Sen. Mike Lee has introduced legislation to repeal the Jones Act, which is drawing additional scrutiny for the increased cost of transporting US oil production and LNG to US ports.

Because facilities on the Outer Continental Shelf are US ports under the Jones Act, the Act has been problematic for both the offshore oil and wind industries. The attached Customs and Border Patrol document delves into the nuances of Jones Act compliance for lifting operations (p.14-15) and “points” on the OCS (p.17).

EXAMPLE: CBP interprets the OCSLA to extend the Jones Act to artificial islands and similar structures, as well as to mobile oil drilling rigs, drilling platforms, and other devices attached to the seabed of the OCS for the purpose of resource extraction and/or exploration operations. Such objects located on the OCS are considered points or places in the United States for purposes of the Jones Act. Similarly, floating warehouse vessels, when anchored on the OCS to supply drilling rigs on the OCS, are also coastwise points.

Check out this complex CBP ruling on the transportation of well fluids from one location in a subsea well cluster to another.

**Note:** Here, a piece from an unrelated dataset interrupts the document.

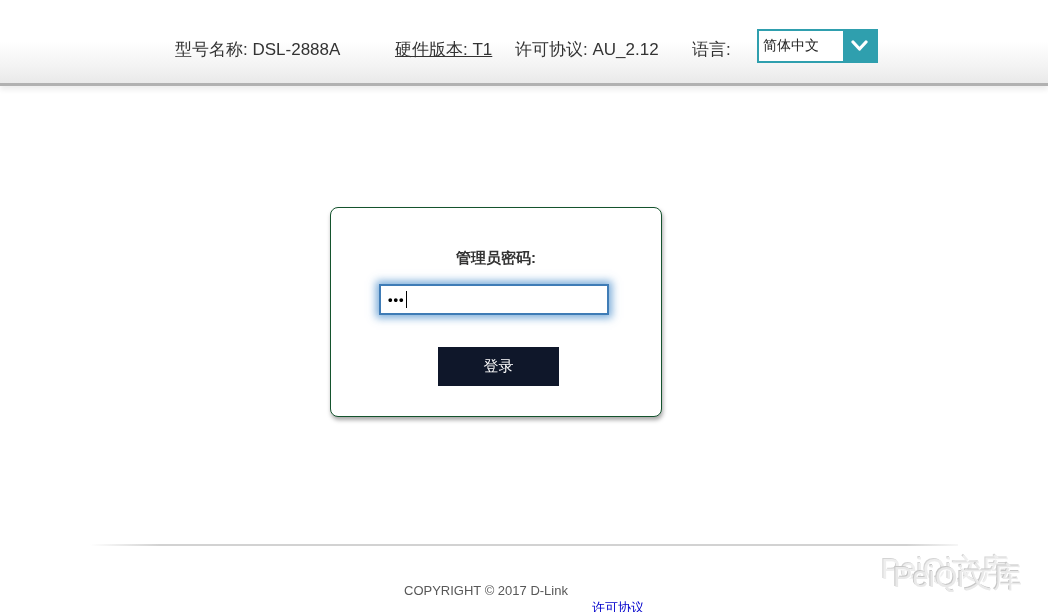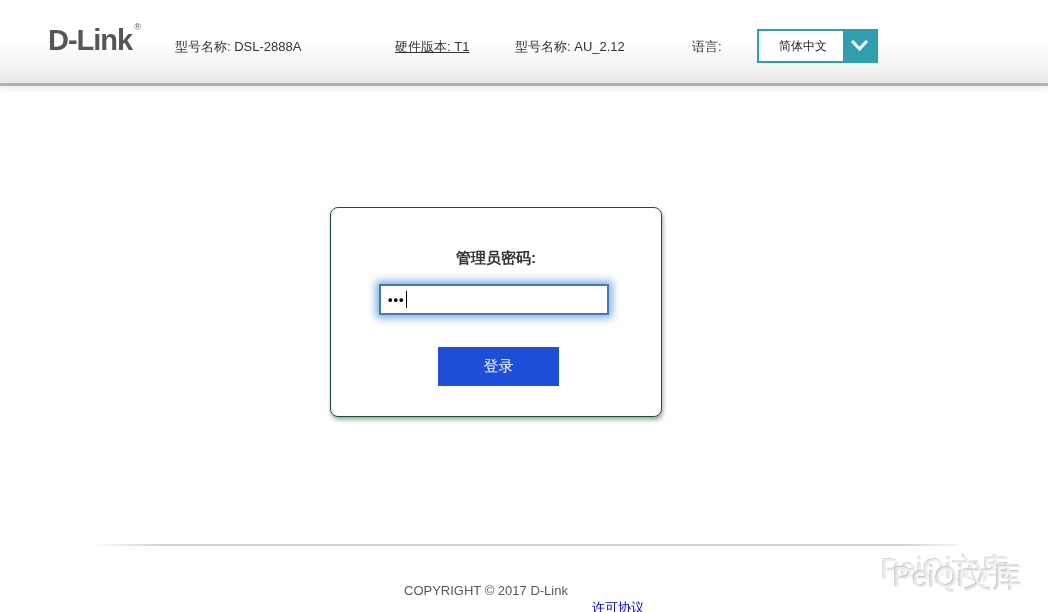"D-Link ®" div.logo { html: <div> <span>D-Link</span><span>®</span> </div> -> none }
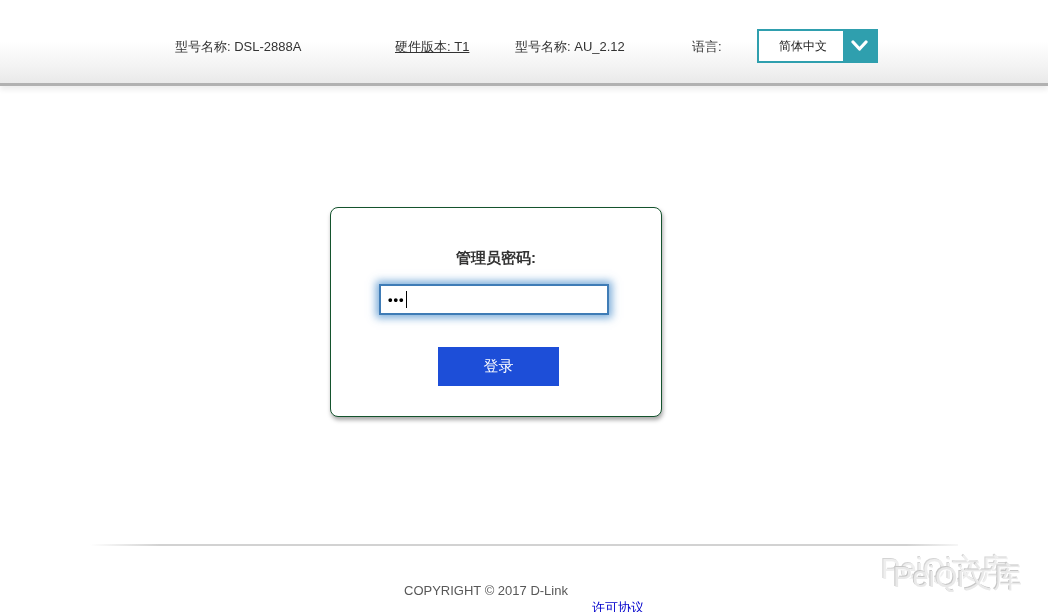"型号名称: DSL-2888A" .hinfo { font-size: 13px -> 17px }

See if you understand and agree with their conclusion (below).

The transportation of fluids as described in the FACTS section above, by a dynamically-positioned, foreign-flagged drill ship between wells located within an IF (integrated facility), which subsequently, transships the fluids to a coastwise qualified barge for transportation to a coastwise point, violates 46 U.S.C. § 55102.

On a related matter, it’s still unclear to me whether the attachment of the lower marine riser package to a subsea wellhead makes a floating, dynamically positioned drillship a US port under the Jones Act.